Podocyte infolding glomerulopathy (PIG) has recently gained recognition as a novel diagnostic entity, possibly reflecting podocyte injury. Descriptions of PIG are limited to a few case reports, initially from Japan,¹ followed by India,² and then from various parts of the world.^3-6 PIG is characterized by ultrastructurally demonstrable infolding of the podocyte cytoplasmic processes into underlying glomerular basement membranes (GBMs), along with clusters of microspherular/microtubular structures.¹ Initially suspected to be a variant of Membranous nephropathy (MN) due to their frequent co-occurrence, the unique electron microscopy (EM) findings of PIG have led to it being considered a distinct entity.^1,2,7 Nevertheless, the association between PIG and MN remains a source of speculation.

We describe a case fulfilling the diagnostic criteria of PIG with immunostain positive but serologically negative phospholipase-A2 receptor antibody (PLA2R) MN and discuss possible links in the pathogenesis.

Case Report

A 58-year-old male, on oral medication for type-2 diabetes mellitus and hypertension of five years, was investigated for nephrotic-range proteinuria. His urine Albumin: Creatinine (uACR) was 334 mg/gm. The serum creatinine was 0.79 mg/dL and the estimated glomerular filtration rate was 105 mL/min/1.73 m² (CKD-EPI). Lipid profiles were normal, and HbA1c was 4.9. Hepatitis B, C, HIV, and routine immunology were normal except for pan-hypogammaglobulinemia (IgG 2.1 g/L (5.3-16.5), IgA 0.61g/L (0.80-4.00), IgM 0.15 g/L (0.50-2)). Complement, serum-free light chains, and Kappa: Lambda were normal with no detectable paraprotein. Serum PLA2R autoantibodies were negative.

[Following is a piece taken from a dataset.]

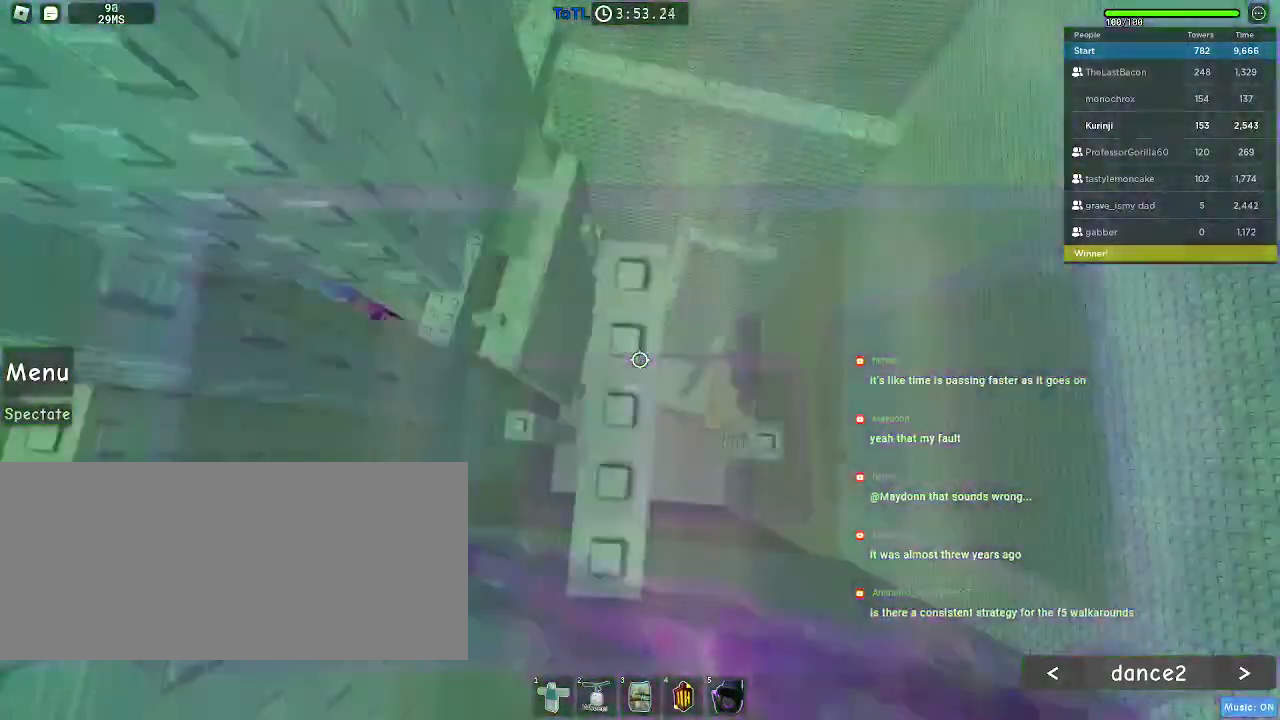
Gameplay with keyboard and mouse; each line is a JSON object with the keys and mouse buttons held at the frame after it. "events" lists presses ("down") and releases ("up") of "a", "ctrl", "d", "e", "f", "q", "r", "s", "shift", "space", "tab", "w", "mouse_left", "mouse_wheel", "mouse_right", "mouse_mb4" and "mouse_mb5" between this image and that frame as [ms after this image, input, new state], when the widget could be followed in between. "mouse_left", "mouse_wheel", "mouse_right", "mouse_mb4", "mouse_mb5" = the "left", "wheel", "right", "mb4", "mb5" buttons of the "mouse" list. No other keys are recorded. "wheel" means that the mouse wheel is clicked or scrolled. Mouse movement is not recorded.
{"keys": [], "mouse": [], "events": [[34, "space", "up"], [167, "w", "down"], [250, "w", "up"]]}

Renal biopsy revealed 24 viable glomeruli with diffuse capillary wall thickening and no significant mesangial expansion, ruling out a diabetic contribution to renal injury. Focal thickened capillary walls showed a ‘hole and spike’ appearance on the Jones Silver-Methenamine stain [Figure 1a]. Minimal interstitial fibrosis, hyaline arteriolosclerosis, and mild fibro-intimal thickening of arteries were noted.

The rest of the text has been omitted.